◆ Passage provided:

+++++

Jazz and Politics

Historically, jazz has established itself as the American music. Even today, much of American music pays its dues to this musical tradition.

Much of jazz music is primarily instrumental, yet despite the lack of words, jazz in the past has been marked for its political dimension. According to Louis Proyekt in his interesting essay on jazz and politics, jazz boomed in the US right at the cusp of the anti-war movement in the first half of the 20th century and the rise of the organized Left. Billie Holiday performed “Strange Fruit,” written by Abel Meerpol, a communist high-school teacher and member of the Communist Party, in New York during the 1930s as a denunciation of the lynchings of black slaves in South America.

+++++

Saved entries

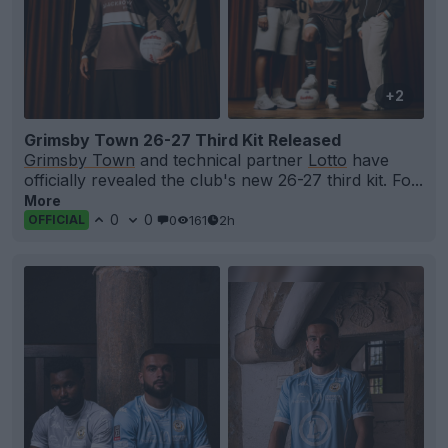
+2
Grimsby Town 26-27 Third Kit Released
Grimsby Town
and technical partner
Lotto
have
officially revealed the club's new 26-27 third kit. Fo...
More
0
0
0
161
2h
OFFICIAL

+++++

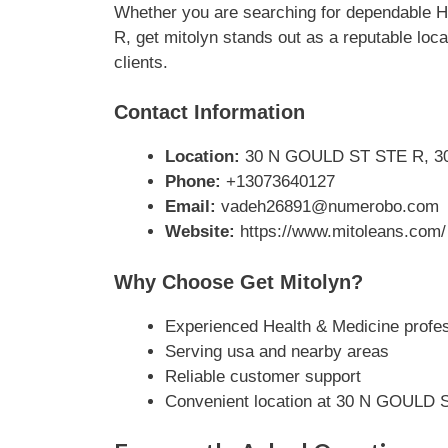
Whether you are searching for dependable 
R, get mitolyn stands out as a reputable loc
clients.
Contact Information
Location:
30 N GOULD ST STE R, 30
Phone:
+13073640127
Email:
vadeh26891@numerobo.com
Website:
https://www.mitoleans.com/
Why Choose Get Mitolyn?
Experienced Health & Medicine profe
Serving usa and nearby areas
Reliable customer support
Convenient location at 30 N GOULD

+++++

Quote the stretch of the jazz and politics passage above from "Much of jazz" through "in South America.".

◆ Response to this task:
Much of jazz music is primarily instrumental, yet despite the lack of words, jazz in the past has been marked for its political dimension. According to Louis Proyekt in his interesting essay on jazz and politics, jazz boomed in the US right at the cusp of the anti-war movement in the first half of the 20th century and the rise of the organized Left. Billie Holiday performed “Strange Fruit,” written by Abel Meerpol, a communist high-school teacher and member of the Communist Party, in New York during the 1930s as a denunciation of the lynchings of black slaves in South America.